指示:
(A) 日産と下請けについての提示文によると、日産が違法な減額強要で公正取引委員会から再発防止の勧告を受けた取引先企業は何社か。
(B) 保存されたエントリの行から、「Pulaski: median 475, box」を含む行から「St. Francis: median」を含む行まで、両端の行も含めてそのまま抜き出してください。

テレビ東京の「ワールドビジネスサテライト」は翌10日の特集「The 追跡」で「日産〝不当な減額要請〟継続か」を報道した。日産の経営を揺るがすだけでなく、大企業と下請けの関係に一石を投ずる内容だった。
日産は中小の取引先企業36社に対し、違法な減額強要で公正取引委員会から再発防止の勧告を3月に受けていた。同番組がこの36社以外を独自取材すると、「減額の強要が変わらず続いている」実態が浮かび上がった。
公取委の3月の勧告は下記の通りで、36社だけでなく、すべての取引が下請法に違反しないことを求めている。
⑴ 日産自動車は、次の事項を取締役会の決議により確認すること。
ア 前記2⑵の行為が下請法第4条第1項第3号の規定に違反するものであること
イ 今後、下請事業者の責めに帰すべき理由がないのに、下請代金の額を減じないこと
⑵ 日産自動車は、今後、下請法に違反することがないよう、次の行為を行うなど経営責任者を中心とする社内遵法管理体制の整備のために必要な措置を講ずること。
ア 法務担当者による下請法の遵守状況についての定期的な監査
イ 役員及び発注担当者に対する下請法遵守のための定期的な研修
⑶ 日産自動車は、次の事項を自社の役員及び従業員に周知徹底すること。

(保存されたエントリ)
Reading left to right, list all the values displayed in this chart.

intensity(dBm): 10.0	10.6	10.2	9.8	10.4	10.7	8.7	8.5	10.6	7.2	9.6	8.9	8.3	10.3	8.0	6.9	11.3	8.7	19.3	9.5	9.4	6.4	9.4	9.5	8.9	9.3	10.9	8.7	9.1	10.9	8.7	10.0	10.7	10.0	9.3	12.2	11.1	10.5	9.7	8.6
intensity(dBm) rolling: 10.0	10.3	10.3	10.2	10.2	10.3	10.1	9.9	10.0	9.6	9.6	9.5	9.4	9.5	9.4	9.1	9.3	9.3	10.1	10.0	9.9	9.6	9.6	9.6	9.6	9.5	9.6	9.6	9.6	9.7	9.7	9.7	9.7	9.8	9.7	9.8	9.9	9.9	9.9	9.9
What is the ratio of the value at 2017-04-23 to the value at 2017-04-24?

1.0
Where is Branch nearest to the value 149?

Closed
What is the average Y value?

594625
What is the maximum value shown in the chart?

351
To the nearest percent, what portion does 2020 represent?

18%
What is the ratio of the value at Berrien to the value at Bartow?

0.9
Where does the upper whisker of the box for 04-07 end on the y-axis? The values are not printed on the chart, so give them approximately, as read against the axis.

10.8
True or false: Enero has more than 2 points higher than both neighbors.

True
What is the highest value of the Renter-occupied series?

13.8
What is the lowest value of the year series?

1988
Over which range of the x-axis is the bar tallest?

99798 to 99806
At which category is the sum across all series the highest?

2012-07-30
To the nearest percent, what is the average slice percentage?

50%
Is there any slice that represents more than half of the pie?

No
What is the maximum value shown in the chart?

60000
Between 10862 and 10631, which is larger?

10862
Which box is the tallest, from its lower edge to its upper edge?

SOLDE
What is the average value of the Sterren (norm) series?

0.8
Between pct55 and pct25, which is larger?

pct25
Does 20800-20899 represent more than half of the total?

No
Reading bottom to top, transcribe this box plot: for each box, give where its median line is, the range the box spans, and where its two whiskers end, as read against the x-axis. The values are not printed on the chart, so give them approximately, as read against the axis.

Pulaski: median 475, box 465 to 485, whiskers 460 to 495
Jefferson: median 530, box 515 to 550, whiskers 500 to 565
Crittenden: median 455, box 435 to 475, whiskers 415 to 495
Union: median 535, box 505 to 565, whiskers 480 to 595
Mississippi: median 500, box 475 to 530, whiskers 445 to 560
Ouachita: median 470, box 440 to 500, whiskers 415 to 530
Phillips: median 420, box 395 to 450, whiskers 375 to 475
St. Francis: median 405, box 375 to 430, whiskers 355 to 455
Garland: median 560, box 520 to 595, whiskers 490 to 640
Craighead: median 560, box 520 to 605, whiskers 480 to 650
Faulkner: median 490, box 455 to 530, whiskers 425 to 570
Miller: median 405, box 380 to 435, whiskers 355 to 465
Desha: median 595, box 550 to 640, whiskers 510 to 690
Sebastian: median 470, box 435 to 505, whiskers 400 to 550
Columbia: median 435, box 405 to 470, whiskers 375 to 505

想定される回答:
(A) 中小の取引先企業36社。

(B)
Pulaski: median 475, box 465 to 485, whiskers 460 to 495
Jefferson: median 530, box 515 to 550, whiskers 500 to 565
Crittenden: median 455, box 435 to 475, whiskers 415 to 495
Union: median 535, box 505 to 565, whiskers 480 to 595
Mississippi: median 500, box 475 to 530, whiskers 445 to 560
Ouachita: median 470, box 440 to 500, whiskers 415 to 530
Phillips: median 420, box 395 to 450, whiskers 375 to 475
St. Francis: median 405, box 375 to 430, whiskers 355 to 455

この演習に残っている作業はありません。